Scopolamine, though illegal, is generally not considered a performance-enhancing drug. Rather it is found in jimsonweed, which grows wildly, and has been known to inadvertently get mixed into a horse’s feed.
In a statement, the Racing Medication & Testing Consortium explained, “Scopolamine (also known as hyoscine) is conventionally used in human medicine for the prevention of motion sickness. It is available by prescription in tablet and transdermal patch formulations. It has also had limited use in conjunction with general anesthesia in reducing airway secretions. It is associated with side effects of dizziness, drowsiness, blurred vision, nausea and dry mouth. Scopolamine has limited historical use in equine veterinary medicine to relieve intestinal spasms in the treatment of gas colic.

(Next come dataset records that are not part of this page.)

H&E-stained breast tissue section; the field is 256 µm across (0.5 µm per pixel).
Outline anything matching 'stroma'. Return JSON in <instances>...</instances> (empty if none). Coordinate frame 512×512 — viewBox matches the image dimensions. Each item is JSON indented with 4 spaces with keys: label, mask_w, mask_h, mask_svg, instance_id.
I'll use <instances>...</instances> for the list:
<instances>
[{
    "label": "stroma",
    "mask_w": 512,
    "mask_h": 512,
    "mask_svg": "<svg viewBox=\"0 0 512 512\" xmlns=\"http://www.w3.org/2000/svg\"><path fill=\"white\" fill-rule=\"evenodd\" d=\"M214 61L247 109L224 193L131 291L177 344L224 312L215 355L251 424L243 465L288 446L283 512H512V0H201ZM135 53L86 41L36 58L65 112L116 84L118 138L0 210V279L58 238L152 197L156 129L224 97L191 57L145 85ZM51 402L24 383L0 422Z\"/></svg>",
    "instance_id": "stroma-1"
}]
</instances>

However, gastrointestinal side effects, potential toxicity and the development of safer, more effective medications have rendered its use as a therapeutic medication obsolete.”

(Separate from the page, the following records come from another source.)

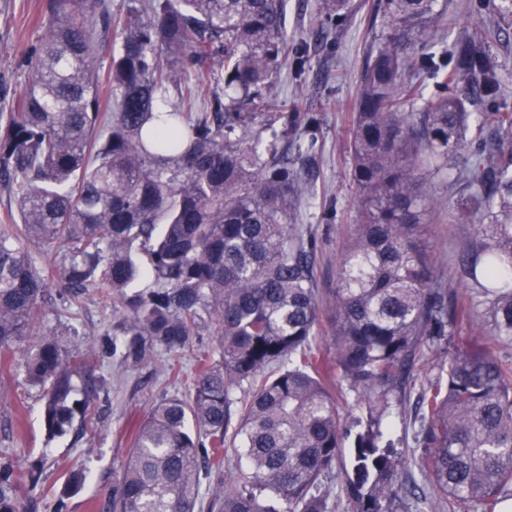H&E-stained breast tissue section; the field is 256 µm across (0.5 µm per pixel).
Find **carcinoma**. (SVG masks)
Here are the masks:
<instances>
[{"mask_svg":"<svg viewBox=\"0 0 512 512\" xmlns=\"http://www.w3.org/2000/svg\"><path fill=\"white\" fill-rule=\"evenodd\" d=\"M321 9L340 27L353 5L321 0ZM492 9L489 35L512 28V0ZM286 10L287 0H126L114 14L106 0H48L44 36L23 59L28 82L0 113V181L14 189L9 219L21 224L0 232V355L36 338L26 381L49 433L62 436L88 416L99 385L92 361L37 329L50 285L73 298L102 288L118 303L122 318L95 357L147 367L204 328L218 337L188 393L135 426L108 512H336L341 496L347 512H391L406 461L384 420L405 401L415 359L447 345L474 308L421 238L435 204L425 179L454 170L466 198L455 219L475 229L460 281L483 296L491 338L435 366L414 422L432 497L495 512L512 494V368L495 351L512 339V113L468 110L497 95L495 56L466 38L448 64L445 0H378L384 31L368 44L353 108L356 224L336 267L326 358L312 347L320 241L297 223L311 184L299 161L316 149L320 123L269 103L283 66L308 63L307 43H290ZM188 75L195 85L184 91ZM174 90L179 101L166 103ZM200 100L206 111L190 113ZM473 124L489 136H470ZM56 244L61 260L37 266L31 250ZM140 249L155 287L131 292ZM333 376L361 409L350 428ZM346 446L337 493L329 480ZM231 450L245 468L228 476ZM205 478L217 482L207 501ZM24 484L0 456V512H23Z\"/></svg>","mask_w":512,"mask_h":512,"instance_id":"cac0c4a2","label":"carcinoma"}]
</instances>
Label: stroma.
Returning <instances> with one entry per match:
<instances>
[{
  "instance_id": "stroma-1",
  "label": "stroma",
  "mask_w": 512,
  "mask_h": 512,
  "mask_svg": "<svg viewBox=\"0 0 512 512\" xmlns=\"http://www.w3.org/2000/svg\"><path fill=\"white\" fill-rule=\"evenodd\" d=\"M320 0H288L286 25L291 36L308 44L310 61L304 73L285 65L276 81L271 104L282 111L297 109L317 113L319 142L310 162L315 177L311 194L300 210L299 221L317 228L323 239L318 255V286L328 290L336 285V263L354 224L355 186L350 177L352 105L371 40V7L374 0H353L354 10L343 27H335L320 10ZM46 0H0V112L8 111L17 91L28 81L22 63L27 48L42 34L41 20ZM448 38L480 35L492 22L489 6L479 0H448ZM490 49L498 62L501 92L494 107L512 112V29L503 31ZM439 201L426 226L432 259L453 288H460L459 257L473 240V227L452 223L457 192L440 178L426 184ZM337 212L335 223L323 220L324 206ZM122 316L117 304L100 291L91 290L78 300L51 292L42 309L40 328L54 331L64 347L85 351L110 334ZM216 341L202 331L182 351L177 362L184 372L174 379L166 370L168 357L159 354L155 367L133 368L118 357L95 358V372L105 381L96 400L97 417L88 425L74 423L69 434L50 436L42 418L39 391L25 379L21 361L0 369V448L9 449L32 484L24 485L29 512H55L58 499H65L67 512H107L113 484L133 444L132 431L162 398L181 396L184 380L192 373L197 356L214 350ZM438 355L424 352L417 361L406 391L404 406L393 407L388 417L390 431L407 461V479L423 483L419 470L422 450L416 442L414 409L420 387L432 378ZM83 470L86 483L77 490L66 487L71 470Z\"/></svg>"
}]
</instances>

“…there was never any intentional administration of Scopolamine to Justify and any insinuation in your article otherwise is not only defamatory, but is also defies logic and common sense,” Robertson wrote to Drape. “No trainer would ever intentionally administer Scopolamine to a horse. It has a depressant effect and would do anything but enhance the performance of a horse. There is zero scientific evidence to suggest that Scopolamine has any performance-enhancing properties.
“… Scopolamine is a known environmental contaminant. It is contained within jimsonweed, which is a naturally growing substance in areas where hay and straw are produced in California. There is a long history of environmental contamination cases involving Scopolamine in the state of California. In the past, the CHRB has even issued official advisories concerning contaminated feed to horsemen. There is no doubt that, with regard to Justify, the alleged positive was the result of environmental contamination from hay or straw.”
WinStar chief Elliott Walden, who raced the colt in partnership, also backed his trainer.
“It’s a year and a half later, so I don’t remember the exact date, but we were notified about it in mid-April,” Walden said. “I understood it was a contaminant, a known contaminant in California. We turned it over to an attorney, Craig Robertson, he communicated with them that he was handling it for us, and we never heard about it again.
“Bob Baffert’s reputation speaks for itself,” Walden continued. “He’s a great ambassador for the sport, and it’s a shame it has come to this.”
Through Justify’s Triple Crown campaign, the CHRB never disclosed the Scopolamine positive. It did not take any action until August when it voted to dismiss the case against Justify and ease rules on Scopolamine. Currently, any trainer who has a horse test positive for the drug may be subject to a fine or suspension, but the horse will not be disqualified.